Cecil is also frequently depicted as an able-bodied white man; this has caused contention within the fandom. An argument embraced by some fans is that all headcanons of Cecil are true, no matter which race they are, because there is no evidence to contradict them. Other fans find the fact that he is disproportionately depicted in such a manner is evidence that the fandom prioritizes white characters. The common fan imagining of Cecil has led to Cecil's doppelganger, Kevin, who is voiced by African American actor Kevin R. Free, being drawn as white as well. In The Iconography of Fanart, EJ Nielsen argued that drawing Kevin as white could be seen as whitewashing within the fandom. Drawings depicting Cecil as non-white do exist and are looked on favorably by Baldwin. According to one fan on Reddit c. 2014, “the Cecils [in fanart] slowly evolve[d]" as the series progressed, and they noted an increase in the overall number of "Cecils of color" being created.

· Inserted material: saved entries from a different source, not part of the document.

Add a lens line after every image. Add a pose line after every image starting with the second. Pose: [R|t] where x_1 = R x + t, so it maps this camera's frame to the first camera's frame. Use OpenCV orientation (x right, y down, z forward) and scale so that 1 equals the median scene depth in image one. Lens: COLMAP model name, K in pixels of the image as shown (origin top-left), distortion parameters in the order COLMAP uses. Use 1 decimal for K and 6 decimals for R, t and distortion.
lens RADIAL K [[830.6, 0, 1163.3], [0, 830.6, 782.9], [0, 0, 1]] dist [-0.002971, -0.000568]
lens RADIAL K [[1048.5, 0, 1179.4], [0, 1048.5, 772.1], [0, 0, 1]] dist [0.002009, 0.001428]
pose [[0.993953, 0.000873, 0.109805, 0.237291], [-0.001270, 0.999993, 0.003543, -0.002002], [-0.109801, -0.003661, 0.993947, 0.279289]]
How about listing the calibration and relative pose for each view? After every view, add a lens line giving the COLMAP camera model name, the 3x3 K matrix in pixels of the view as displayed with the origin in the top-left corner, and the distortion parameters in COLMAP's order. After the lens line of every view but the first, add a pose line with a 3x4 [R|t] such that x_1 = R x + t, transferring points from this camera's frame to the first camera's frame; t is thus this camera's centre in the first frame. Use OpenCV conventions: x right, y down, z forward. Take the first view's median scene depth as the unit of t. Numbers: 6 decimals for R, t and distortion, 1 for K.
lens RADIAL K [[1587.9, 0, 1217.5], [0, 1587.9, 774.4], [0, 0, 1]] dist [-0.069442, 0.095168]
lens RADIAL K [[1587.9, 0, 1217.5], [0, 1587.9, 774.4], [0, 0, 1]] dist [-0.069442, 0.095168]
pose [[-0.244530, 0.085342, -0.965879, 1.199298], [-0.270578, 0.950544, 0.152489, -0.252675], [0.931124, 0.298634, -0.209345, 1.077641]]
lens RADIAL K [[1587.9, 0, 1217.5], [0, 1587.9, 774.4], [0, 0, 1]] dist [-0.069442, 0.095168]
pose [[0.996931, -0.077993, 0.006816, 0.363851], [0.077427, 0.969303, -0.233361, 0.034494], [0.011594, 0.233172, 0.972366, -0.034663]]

=== Critical reception and analysis ===
In Critical Approaches to Welcome to Night Vale, in reference to Cecil's openness and his relationship with Carlos, and the town's nonplussed reaction, Stobbart described it as "refreshing and heartening for a work of fiction to display a society where homophobia seemingly does not exist".

A Berkeley Technology Law Journal article argued that Cecil, through his online popularity, had likely "attained the characterization and the cultural and economic value" needed to be considered copyrightable in the US as laid out by DC Comics v. Mark Towle, but said it was "unclear" whether Cecil had enough of a physical presence needed to qualify for protection.

In the 2014 and 2015 Audio Verse Awards, Baldwin won "Best Actor in an Original Leading Role" and "Best Actor with a Leading Role in an Original, Long-Form, Serial Production" for his role as Cecil.